Google’s motto might be “do no evil” but this week’s decision to discontinue its policy of redirecting Web traffic in mainland China to its Hong Kong site to bypass the country’s penchant for censoring content smacks more of a different motto: “Show us the money.”
As Datamation reports, Google’s commercial license is up for renewal Wednesday and without it, Google would go dark in the world’s most populous and economically intriguing nation. So Google’s backed off from the hard-line stance it took earlier this year following a number of high-profile hacking incidents originating in China targeted it and other prominent U.S. companies.
Now, Google is phasing out the automatic redirect, which came under sharp criticism from Chinese officials at the time it was implemented and ultimately proved untenable for Google to continue operating with an Internet Content Provider license on the mainland, the company said.
Instead, Google has set up a landing page on Google.cn that links to the Hong Kong site, offering Chinese users the full complement of Google’s online services while offering unfiltered, local content.
At risk of losing its commercial license to operate in China, Google is taking a step back from its tough stance against online censorship in that country.

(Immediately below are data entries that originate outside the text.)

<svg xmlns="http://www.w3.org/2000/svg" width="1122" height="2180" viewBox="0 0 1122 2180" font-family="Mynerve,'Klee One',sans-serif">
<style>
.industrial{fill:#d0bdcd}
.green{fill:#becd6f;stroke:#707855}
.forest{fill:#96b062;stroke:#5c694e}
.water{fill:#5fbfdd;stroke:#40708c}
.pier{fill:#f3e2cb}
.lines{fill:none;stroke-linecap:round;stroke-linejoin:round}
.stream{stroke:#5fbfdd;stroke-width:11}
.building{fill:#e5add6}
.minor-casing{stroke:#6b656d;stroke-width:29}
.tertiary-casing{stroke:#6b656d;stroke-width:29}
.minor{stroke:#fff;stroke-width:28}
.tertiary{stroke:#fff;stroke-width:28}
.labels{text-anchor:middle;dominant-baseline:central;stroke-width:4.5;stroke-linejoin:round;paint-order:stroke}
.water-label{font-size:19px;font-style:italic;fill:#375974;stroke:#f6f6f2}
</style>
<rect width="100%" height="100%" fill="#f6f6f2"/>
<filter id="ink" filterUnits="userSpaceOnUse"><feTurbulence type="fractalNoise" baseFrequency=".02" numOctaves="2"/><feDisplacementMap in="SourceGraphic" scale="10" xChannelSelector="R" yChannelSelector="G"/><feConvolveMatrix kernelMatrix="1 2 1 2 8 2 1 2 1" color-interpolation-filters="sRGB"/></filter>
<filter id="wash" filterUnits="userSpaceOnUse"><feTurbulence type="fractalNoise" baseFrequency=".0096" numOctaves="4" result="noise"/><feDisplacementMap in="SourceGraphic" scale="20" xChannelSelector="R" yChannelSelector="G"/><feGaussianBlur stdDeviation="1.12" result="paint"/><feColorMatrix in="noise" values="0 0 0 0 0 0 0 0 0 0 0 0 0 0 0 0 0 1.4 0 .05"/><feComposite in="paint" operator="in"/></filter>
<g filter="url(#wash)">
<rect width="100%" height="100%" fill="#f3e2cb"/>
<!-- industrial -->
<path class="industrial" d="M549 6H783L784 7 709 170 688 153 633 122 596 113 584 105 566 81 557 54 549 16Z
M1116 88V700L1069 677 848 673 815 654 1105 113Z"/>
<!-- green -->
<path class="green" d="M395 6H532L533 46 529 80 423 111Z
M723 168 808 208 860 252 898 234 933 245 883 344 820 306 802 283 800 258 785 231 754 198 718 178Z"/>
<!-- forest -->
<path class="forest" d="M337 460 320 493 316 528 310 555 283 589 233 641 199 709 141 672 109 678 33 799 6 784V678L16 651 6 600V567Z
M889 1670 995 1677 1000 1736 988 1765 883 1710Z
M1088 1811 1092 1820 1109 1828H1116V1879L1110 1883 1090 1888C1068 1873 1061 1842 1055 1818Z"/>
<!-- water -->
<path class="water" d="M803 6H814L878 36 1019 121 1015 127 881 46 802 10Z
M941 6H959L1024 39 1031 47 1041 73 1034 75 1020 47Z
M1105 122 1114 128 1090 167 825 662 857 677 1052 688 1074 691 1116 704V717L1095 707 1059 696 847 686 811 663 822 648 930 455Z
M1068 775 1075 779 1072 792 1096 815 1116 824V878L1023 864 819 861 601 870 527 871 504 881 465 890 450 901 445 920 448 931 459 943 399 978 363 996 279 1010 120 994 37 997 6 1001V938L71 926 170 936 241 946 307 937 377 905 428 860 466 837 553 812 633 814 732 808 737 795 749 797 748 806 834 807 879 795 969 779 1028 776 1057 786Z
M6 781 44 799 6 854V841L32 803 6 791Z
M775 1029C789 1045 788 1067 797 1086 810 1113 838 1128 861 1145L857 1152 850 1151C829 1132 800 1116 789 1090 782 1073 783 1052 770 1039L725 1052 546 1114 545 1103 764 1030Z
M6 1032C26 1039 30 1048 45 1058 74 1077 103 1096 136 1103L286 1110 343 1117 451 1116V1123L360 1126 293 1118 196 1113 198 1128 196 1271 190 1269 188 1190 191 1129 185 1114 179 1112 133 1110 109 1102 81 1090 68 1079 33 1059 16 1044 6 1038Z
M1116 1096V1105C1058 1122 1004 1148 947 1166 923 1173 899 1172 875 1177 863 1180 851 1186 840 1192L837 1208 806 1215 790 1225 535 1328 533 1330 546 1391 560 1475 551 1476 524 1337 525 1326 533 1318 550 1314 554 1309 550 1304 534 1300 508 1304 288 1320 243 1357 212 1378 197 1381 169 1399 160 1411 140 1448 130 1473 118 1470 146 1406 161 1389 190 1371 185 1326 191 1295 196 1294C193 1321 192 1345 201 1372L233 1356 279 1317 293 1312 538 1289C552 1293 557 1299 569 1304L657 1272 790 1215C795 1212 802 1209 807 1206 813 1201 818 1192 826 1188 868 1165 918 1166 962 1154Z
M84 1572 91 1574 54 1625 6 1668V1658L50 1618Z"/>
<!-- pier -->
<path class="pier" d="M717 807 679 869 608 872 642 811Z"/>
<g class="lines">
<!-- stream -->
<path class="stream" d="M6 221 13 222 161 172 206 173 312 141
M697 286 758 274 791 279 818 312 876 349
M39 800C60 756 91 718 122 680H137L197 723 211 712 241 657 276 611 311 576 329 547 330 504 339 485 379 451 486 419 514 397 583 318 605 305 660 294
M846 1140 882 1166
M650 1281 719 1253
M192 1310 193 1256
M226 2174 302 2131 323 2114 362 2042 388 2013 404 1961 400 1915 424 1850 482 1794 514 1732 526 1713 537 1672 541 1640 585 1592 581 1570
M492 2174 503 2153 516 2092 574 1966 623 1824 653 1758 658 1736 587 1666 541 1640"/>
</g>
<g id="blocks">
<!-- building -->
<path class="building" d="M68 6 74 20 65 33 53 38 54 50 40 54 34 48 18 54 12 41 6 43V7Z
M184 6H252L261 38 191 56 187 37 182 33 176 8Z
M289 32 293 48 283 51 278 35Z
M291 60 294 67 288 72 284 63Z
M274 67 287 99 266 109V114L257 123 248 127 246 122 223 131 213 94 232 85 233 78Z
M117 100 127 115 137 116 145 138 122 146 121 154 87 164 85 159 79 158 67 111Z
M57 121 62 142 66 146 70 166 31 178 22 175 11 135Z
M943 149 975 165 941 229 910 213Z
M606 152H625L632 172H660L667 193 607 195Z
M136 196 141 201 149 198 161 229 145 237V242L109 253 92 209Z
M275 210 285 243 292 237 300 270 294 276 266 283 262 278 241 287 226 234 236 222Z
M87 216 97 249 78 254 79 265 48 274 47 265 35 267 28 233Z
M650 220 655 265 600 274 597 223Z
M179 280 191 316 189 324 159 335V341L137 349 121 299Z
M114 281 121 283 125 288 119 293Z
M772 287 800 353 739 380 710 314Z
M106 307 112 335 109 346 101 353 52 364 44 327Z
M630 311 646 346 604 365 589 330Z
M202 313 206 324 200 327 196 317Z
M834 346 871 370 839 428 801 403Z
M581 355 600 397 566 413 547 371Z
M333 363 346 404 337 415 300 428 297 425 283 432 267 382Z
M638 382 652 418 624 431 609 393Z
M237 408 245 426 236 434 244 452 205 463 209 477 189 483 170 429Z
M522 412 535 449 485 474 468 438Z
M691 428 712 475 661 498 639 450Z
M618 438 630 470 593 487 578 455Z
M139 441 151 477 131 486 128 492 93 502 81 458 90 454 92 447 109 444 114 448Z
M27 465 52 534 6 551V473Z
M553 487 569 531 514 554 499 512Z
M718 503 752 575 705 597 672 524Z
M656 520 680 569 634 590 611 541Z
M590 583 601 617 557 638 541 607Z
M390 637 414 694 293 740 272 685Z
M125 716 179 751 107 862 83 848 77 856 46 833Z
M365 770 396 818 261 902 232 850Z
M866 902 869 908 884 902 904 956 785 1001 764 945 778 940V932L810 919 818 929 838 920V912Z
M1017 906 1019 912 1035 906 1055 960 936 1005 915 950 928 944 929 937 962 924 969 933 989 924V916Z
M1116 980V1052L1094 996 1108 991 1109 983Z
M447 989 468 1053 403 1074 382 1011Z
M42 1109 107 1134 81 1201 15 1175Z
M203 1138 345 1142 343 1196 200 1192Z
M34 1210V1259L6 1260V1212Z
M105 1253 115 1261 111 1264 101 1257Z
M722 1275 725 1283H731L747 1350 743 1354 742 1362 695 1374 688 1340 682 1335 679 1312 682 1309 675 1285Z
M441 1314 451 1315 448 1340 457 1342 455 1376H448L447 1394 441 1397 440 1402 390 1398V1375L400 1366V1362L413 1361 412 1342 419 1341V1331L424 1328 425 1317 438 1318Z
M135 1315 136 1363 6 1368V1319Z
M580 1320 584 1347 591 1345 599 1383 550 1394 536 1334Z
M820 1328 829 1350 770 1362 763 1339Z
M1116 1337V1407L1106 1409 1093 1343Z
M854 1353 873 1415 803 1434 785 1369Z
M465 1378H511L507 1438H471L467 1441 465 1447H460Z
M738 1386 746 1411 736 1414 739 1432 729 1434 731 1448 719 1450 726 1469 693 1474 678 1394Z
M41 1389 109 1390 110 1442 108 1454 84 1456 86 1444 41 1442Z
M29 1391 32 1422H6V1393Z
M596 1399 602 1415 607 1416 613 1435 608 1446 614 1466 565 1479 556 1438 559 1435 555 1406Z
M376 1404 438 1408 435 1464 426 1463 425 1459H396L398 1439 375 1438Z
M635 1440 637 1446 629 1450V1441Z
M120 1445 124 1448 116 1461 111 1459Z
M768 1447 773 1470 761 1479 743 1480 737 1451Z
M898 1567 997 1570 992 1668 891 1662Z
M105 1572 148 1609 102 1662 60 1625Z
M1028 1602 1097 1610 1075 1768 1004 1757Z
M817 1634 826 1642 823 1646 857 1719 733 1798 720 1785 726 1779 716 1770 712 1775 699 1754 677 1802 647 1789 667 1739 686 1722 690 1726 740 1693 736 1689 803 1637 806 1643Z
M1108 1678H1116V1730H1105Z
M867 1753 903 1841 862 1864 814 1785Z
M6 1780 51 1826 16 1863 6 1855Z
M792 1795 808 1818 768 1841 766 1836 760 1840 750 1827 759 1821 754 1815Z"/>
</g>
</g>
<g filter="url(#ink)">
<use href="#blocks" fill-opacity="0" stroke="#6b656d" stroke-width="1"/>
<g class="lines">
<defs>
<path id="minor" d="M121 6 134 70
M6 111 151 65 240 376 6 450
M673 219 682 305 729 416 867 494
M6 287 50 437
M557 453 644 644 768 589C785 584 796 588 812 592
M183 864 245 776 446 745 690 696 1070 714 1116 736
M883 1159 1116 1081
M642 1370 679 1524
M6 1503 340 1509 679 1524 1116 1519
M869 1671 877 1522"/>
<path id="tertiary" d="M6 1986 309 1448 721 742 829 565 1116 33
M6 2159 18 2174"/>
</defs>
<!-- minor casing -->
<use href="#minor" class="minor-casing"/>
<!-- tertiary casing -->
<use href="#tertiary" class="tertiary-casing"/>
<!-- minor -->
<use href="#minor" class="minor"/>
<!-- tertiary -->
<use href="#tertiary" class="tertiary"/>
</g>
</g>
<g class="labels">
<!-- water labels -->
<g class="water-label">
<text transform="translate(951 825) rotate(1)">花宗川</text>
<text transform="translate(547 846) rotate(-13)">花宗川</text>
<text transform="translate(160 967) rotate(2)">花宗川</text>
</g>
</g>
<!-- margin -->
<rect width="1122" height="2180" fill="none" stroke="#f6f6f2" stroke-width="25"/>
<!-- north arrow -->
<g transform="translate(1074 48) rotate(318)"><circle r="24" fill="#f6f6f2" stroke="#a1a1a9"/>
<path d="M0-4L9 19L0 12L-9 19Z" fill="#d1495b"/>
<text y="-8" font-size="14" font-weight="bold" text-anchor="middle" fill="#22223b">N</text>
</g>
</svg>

The search giant announced late Monday that it will no longer automatically redirect Web users in mainland China to the Hong Kong version of its site where it operates beyond the scope of Chinese censorship laws.
“This redirect, which offers unfiltered search in simplified Chinese, has been working well for our users and for Google,” David Drummond, Google’s (NASDAQ: GOOG) chief legal officer, wrote in a blog post. “However, it’s clear from conversations we have had with Chinese government officials that they find the redirect unacceptable — and that if we continue redirecting users our Internet Content Provider license will not be renewed.”